(Stored data entries)
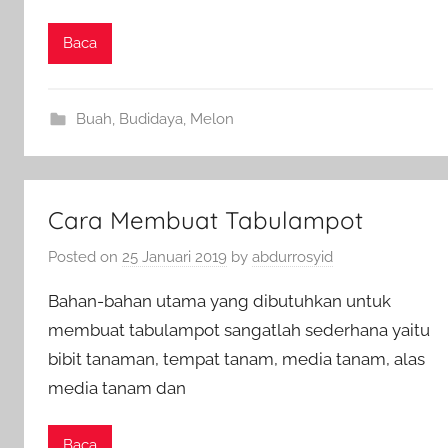
Baca
Buah
,
Budidaya
,
Melon
Cara Membuat Tabulampot
Posted on
25 Januari 2019
by
abdurrosyid
Bahan-bahan utama yang dibutuhkan untuk
membuat tabulampot sangatlah sederhana yaitu
bibit tanaman, tempat tanam, media tanam, alas
media tanam dan
Baca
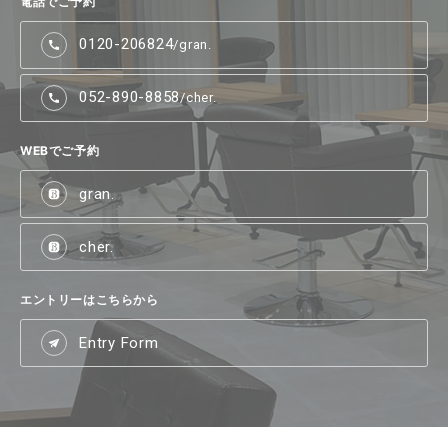
電話でご予約
0120-206824
/gran.
052-890-8858
/cher.
WEBでご予約
gran.
cher.
エントリーはこちらから
Entry Form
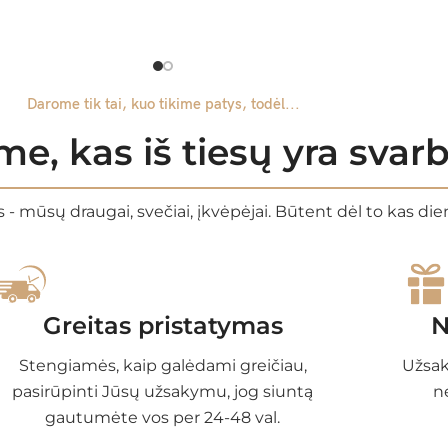
Darome tik tai, kuo tikime patys, todėl...
e, kas iš tiesų yra sva
 - mūsų draugai, svečiai, įkvėpėjai. Būtent dėl to kas di
Greitas pristatymas
N
Stengiamės, kaip galėdami greičiau,
Užsak
pasirūpinti Jūsų užsakymu, jog siuntą
n
gautumėte vos per 24-48 val.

Exercise instructions: Word for word, set down every line of the records above, and leave the pictures out.

Written response:
Baca
Buah
,
Budidaya
,
Melon
Cara Membuat Tabulampot
Posted on
25 Januari 2019
by
abdurrosyid
Bahan-bahan utama yang dibutuhkan untuk
membuat tabulampot sangatlah sederhana yaitu
bibit tanaman, tempat tanam, media tanam, alas
media tanam dan
Baca
電話でご予約
0120-206824
/gran.
052-890-8858
/cher.
WEBでご予約
gran.
cher.
エントリーはこちらから
Entry Form
Darome tik tai, kuo tikime patys, todėl...
e, kas iš tiesų yra sva
 - mūsų draugai, svečiai, įkvėpėjai. Būtent dėl to kas di
Greitas pristatymas
N
Stengiamės, kaip galėdami greičiau,
Užsak
pasirūpinti Jūsų užsakymu, jog siuntą
n
gautumėte vos per 24-48 val.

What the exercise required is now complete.